• **Records to process**
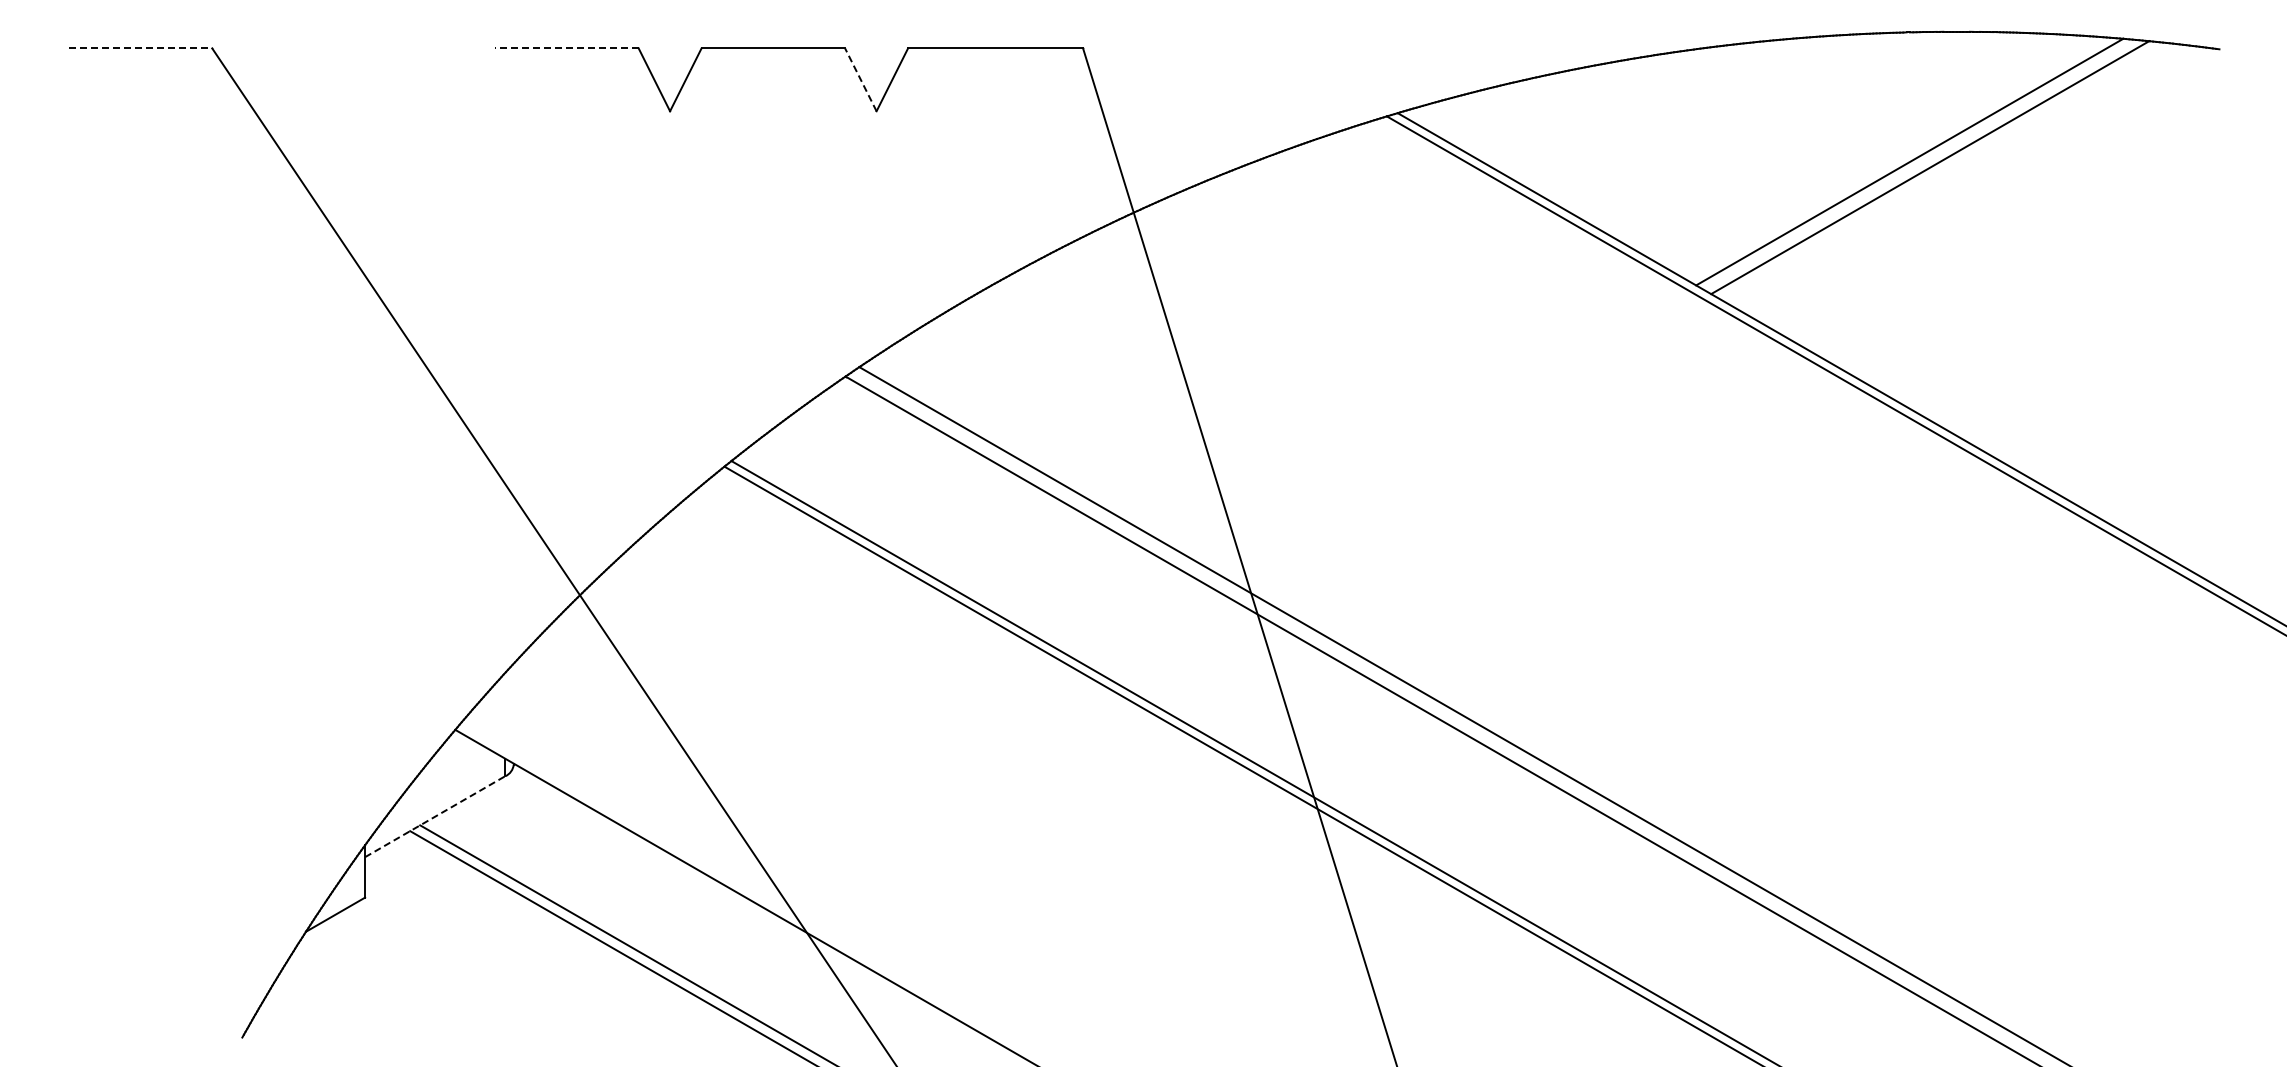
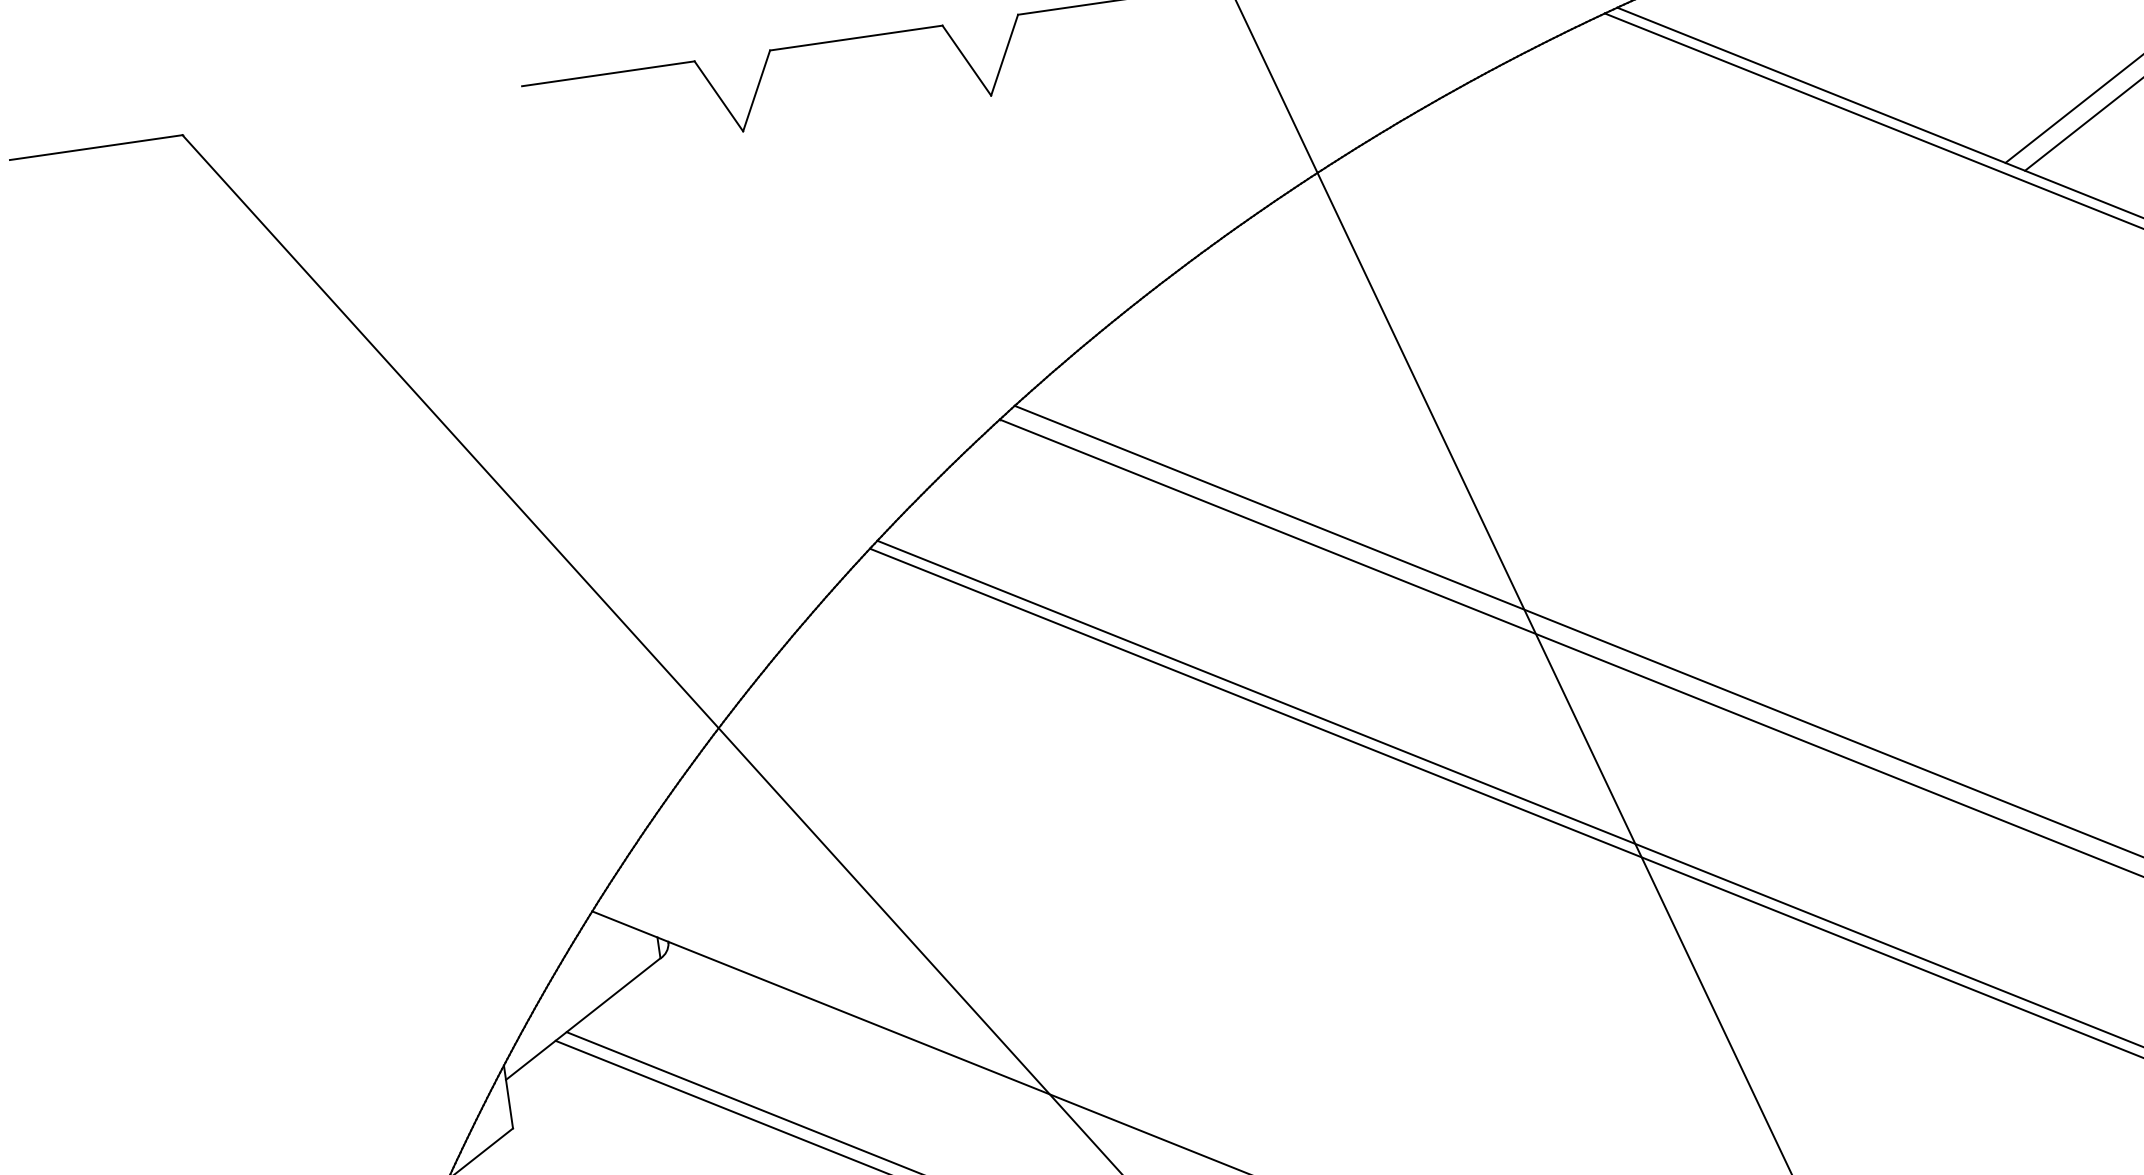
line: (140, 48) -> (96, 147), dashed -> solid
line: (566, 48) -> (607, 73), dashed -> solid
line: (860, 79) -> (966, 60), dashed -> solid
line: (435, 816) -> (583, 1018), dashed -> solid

* * *

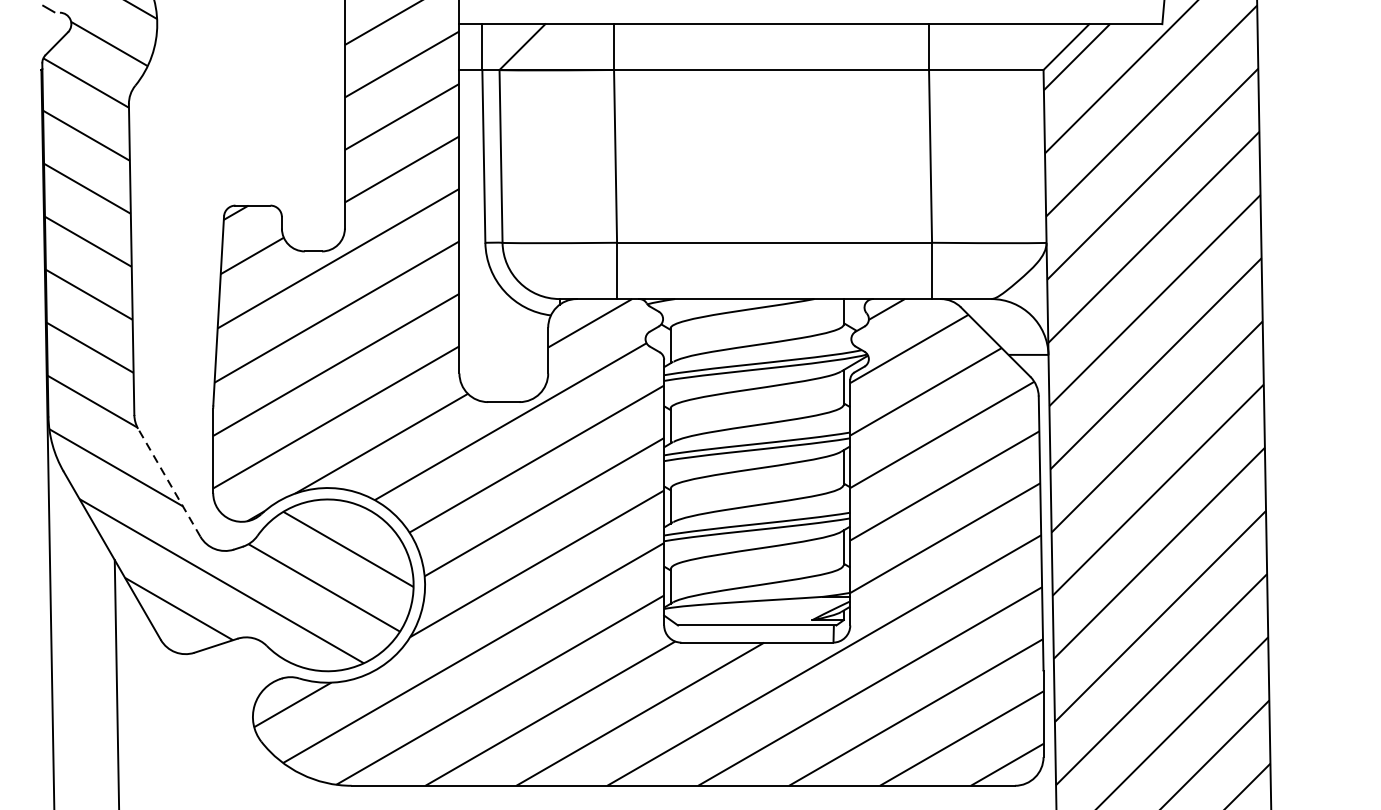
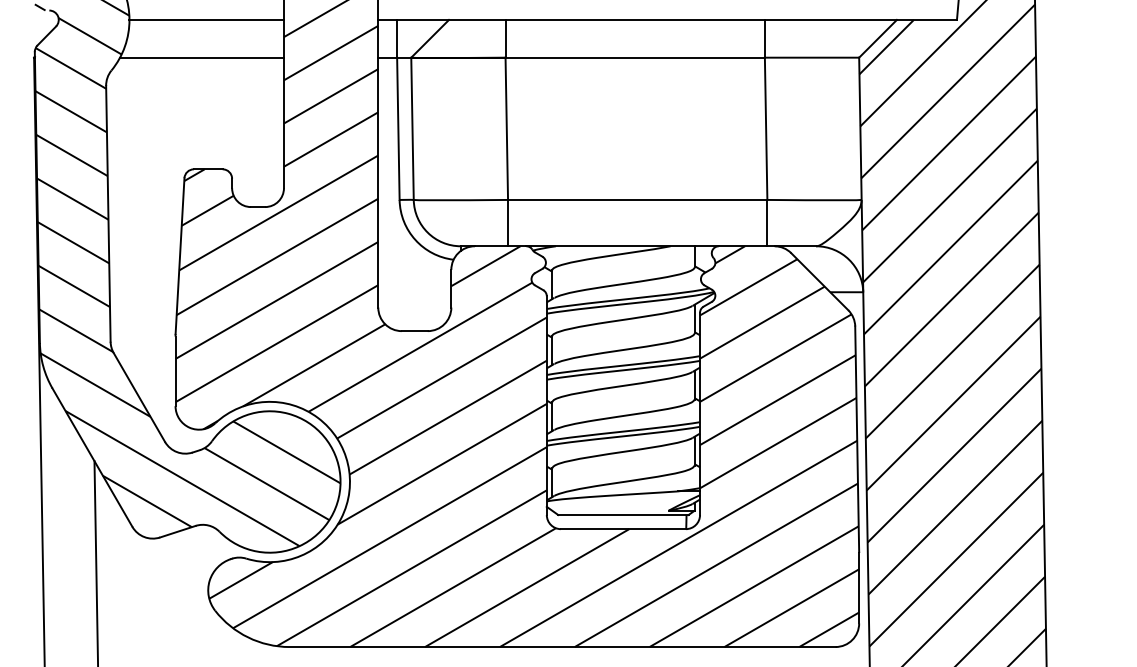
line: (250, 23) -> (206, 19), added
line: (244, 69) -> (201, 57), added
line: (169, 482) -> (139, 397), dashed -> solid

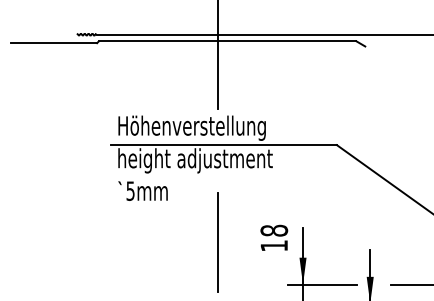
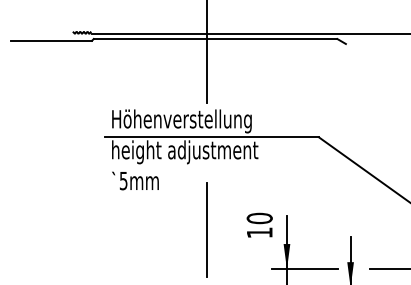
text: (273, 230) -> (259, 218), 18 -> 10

• **Job**
An exact number is called for here: how many lines across the records contain the word "solid". Nothing else belongs in the answer.

• **Exercise result**
5